In another example of how well-attuned it is to the cultural zeitgeist, Platform 51 has appointed a new chief executive, Penny Newman. In her previous role, Newman was chief executive of the Jamie Oliver Foundation, an organisation set up by the eponymous health evangelist, whose moral crusade over the nation’s dietary habits quickly exposed his contempt for those who fail to heed his ‘wise’ words, with Oliver referring to them as ‘scrubbers’ ‘arseholes’ and ‘tossers’.
Health, both physical and mental, dominates public discourse today.
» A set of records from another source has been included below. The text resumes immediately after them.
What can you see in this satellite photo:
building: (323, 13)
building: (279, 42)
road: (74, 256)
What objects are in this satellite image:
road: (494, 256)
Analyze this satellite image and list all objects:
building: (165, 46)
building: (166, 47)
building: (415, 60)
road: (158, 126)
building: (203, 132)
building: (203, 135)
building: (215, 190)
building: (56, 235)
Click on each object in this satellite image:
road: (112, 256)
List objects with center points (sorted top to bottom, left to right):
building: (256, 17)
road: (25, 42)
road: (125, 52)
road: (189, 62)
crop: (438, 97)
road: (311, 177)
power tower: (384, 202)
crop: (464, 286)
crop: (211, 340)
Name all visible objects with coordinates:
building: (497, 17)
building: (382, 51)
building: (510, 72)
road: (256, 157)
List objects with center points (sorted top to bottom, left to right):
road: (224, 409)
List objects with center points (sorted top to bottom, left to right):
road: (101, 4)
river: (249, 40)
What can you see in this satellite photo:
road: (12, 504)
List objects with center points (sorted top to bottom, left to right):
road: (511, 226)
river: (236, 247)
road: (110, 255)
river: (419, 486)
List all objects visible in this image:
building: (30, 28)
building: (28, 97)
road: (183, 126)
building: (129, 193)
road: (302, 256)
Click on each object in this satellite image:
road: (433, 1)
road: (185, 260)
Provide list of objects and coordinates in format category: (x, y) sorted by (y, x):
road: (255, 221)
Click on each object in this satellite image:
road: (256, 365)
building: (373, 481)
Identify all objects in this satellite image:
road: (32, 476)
Today’s sinner is the smoker, the drinker and the overweight. Government and both traditional and erstwhile religious groups are still concerned with the management of women’s behaviour, with curbing female ‘excess’ in such things as sex, alcohol and drugs. However, rather than directly condemn the behaviour, they portray it as symptomatic of an underlying pathology. This new moralism is, in many respects, worse than the old religious rhetoric. At least the ‘sinful’ woman was accorded agency and responsibility over her actions; her contemporary equivalent is instead cast as a passive victim of psychological trauma.
As church congregations decline, the YWCA may have given up on converting women to Christ. Platform 51, on the other hand, by casting 15.2million of the UK’s women as in need of professional psychological intervention, still requires them to accede to authority, only this time not to the priest but the therapist.
Ken McLaughlin is a senior lecturer in social work at Manchester Metropolitan University, England. His book Social Work, Politics and Society: From Radicalism to Orthodoxy is published by Policy Press.